The real question to ponder is what the X-Men movies will look like in a post-Deadpool landscape, especially since Ryan Reynolds has already made it clear that an X-Force movie is a priority and the Deadpool post-credits scene promises an appearance from the character of Cable in future films. And this is where I have to put on my Concerned Nerd hat. As much as I enjoyed Deadpool, I don't want an X-Force movie that feels like this. Deadpool can and should be in an X-Force film, but to make that a comedic film in the same vein as his solo film would be a mistake.

For those who don't know, the X-Force is a mutant superhero team who function like the X-Men without the need to put on a good and heroic show. They often work in the shadows. They get their hands dirty. They touch the business that the regular X-Men never would. The team's mission and line-up has changed frequently over the years, but their title has often been a place to explore the darker underbelly of the X-Men corner of the Marvel universe. That's a strong concept for a film and it would be a shame to see that team reduced to the supporting cast of Deadpool 2.
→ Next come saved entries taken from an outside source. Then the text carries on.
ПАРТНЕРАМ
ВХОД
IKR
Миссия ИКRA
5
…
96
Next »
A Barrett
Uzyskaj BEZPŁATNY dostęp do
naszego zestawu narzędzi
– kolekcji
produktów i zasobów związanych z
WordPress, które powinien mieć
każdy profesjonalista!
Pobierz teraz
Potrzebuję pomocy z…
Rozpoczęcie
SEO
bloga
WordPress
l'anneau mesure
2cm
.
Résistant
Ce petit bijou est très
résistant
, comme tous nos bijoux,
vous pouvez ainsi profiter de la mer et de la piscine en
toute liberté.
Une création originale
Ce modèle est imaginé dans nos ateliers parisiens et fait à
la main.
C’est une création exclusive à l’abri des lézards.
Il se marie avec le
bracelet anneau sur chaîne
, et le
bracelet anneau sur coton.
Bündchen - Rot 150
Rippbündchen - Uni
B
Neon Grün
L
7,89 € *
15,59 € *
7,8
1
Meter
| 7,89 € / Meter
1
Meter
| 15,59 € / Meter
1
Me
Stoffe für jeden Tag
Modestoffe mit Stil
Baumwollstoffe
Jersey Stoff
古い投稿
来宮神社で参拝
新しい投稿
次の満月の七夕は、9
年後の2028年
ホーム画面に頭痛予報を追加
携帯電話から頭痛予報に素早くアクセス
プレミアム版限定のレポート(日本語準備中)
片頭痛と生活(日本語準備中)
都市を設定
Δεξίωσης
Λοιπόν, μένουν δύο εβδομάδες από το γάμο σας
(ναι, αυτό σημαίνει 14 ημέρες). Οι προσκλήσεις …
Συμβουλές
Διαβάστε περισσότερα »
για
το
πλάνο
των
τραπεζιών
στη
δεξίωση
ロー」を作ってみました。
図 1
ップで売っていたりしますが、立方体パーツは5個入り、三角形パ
While Deadpool's first film is very much a comedy, it's easy to imagine him sliding into the cast of a more serious film. In his own movie, Deadpool is a friendly, self-aware tour guide through violent and wacky adventures. In an ensemble, he's a chattering lunatic, a wild card who doesn't shut up who is funny to us and irritating the rest of the team. Ryan Reynolds should be allowed to play Deadpool for as long as 20th Century Fox will make these movies, but I sincerely hope everyone takes a break and considers how to incorporate this character the larger X-Men universe. It would be easy to let him overpower everyone else, to become the dominant focus of every ensemble he joins. But the stronger choice, the better choice, would be to find a way to let him coexist with a line-up of other great characters.